This project aims to recommend recipes to users based on their preferences using PySpark and GPU acceleration. By leveraging PySpark's distributed computing capabilities and GPU-accelerated libraries like cuDF and cuML, the system can efficiently process large-scale data and perform similarity calculations for recipe recommendations.
To run the project, follow these steps:
- Install necessary packages:
!pip install pyspark !pip install cudf-cu12 --extra-index-url=https://pypi.nvidia.com !pip install cuml-cu12 --extra-index-url=https://pypi.nvidia.com --no-cache-dir
- Install additional libraries:
!pip install termcolor nltk wordcloud numpy matplotlib seaborn pandas tqdm
- Download NLTK data:
import nltk nltk.download('wordnet')
- Setting up Spark Session: Initialize a Spark session to start working with Spark dataframes.
- Loading Data: Load the recipe data into a Spark dataframe from a CSV file.
- Text Cleaning: Perform text cleaning on the ingredients column to remove numbers and punctuation.
- Word Cloud and Word Frequency Analysis: Visualize the most common ingredients using word cloud and word frequency charts.
- Text Preprocessing Pipeline: Build a text preprocessing pipeline including tokenization, stop word removal, and lemmatization.

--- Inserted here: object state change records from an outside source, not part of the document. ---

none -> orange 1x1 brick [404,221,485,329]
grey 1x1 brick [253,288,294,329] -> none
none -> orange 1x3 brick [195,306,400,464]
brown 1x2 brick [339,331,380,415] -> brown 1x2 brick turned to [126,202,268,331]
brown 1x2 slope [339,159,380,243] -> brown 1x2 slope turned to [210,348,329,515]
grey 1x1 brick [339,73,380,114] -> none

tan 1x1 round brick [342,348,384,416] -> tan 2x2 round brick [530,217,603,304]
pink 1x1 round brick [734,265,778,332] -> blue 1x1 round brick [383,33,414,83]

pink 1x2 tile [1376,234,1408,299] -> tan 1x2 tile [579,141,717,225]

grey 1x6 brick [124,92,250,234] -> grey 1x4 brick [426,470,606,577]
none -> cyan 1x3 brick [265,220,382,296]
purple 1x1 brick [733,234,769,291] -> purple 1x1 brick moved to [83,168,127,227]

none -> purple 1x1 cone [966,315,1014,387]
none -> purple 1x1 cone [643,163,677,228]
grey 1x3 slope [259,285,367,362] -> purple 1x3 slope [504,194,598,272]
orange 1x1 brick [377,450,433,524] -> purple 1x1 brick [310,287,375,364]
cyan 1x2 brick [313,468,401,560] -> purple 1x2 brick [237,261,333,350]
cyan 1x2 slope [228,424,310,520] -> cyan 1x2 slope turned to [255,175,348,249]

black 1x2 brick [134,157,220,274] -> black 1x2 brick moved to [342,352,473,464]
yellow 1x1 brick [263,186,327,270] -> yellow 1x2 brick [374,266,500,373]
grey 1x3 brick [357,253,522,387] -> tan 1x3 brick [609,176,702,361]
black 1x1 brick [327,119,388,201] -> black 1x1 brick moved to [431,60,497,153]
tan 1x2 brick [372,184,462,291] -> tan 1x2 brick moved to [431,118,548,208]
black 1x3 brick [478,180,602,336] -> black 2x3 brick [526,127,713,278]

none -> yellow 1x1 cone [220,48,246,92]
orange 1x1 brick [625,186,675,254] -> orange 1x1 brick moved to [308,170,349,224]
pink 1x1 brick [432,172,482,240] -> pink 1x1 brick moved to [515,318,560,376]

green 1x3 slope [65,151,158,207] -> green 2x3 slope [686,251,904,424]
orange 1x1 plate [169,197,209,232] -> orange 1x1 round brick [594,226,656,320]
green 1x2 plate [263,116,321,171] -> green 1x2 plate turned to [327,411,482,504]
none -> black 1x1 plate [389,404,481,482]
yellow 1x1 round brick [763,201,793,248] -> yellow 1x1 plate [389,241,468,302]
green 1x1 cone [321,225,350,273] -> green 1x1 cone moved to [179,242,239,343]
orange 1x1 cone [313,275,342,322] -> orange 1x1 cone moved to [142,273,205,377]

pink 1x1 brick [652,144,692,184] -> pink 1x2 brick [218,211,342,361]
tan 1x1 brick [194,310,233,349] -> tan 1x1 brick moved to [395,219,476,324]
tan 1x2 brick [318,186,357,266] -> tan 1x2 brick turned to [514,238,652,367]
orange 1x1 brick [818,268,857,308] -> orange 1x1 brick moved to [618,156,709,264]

- GPU Setup: Check GPU availability and setup for accelerated processing.
- Cosine Similarity Calculation: Calculate cosine similarity between recipes using GPU acceleration.
- Recommendation Generation: Generate recipe recommendations based on similarity scores.
- Ending Spark Session: Stop the Spark session to release resources.
- Efficient handling of large-scale data using PySpark.
- GPU-accelerated processing for faster similarity calculations.
- Text preprocessing pipeline for cleaning and tokenizing recipe ingredients.
- Visualization of ingredient frequencies using word cloud and word frequency charts.
- On-the-fly similarity calculations for real-time recommendation generation.
The project showcases the use of PySpark and GPU acceleration for recipe recommendations, providing insights into the text processing pipeline and similarity calculations. It suggests potential improvements for model persistence, hyperparameter tuning, user feedback integration, and scalability. Overall, it's a well-structured project with the potential for further enhancements.
This project is licensed under the MIT License.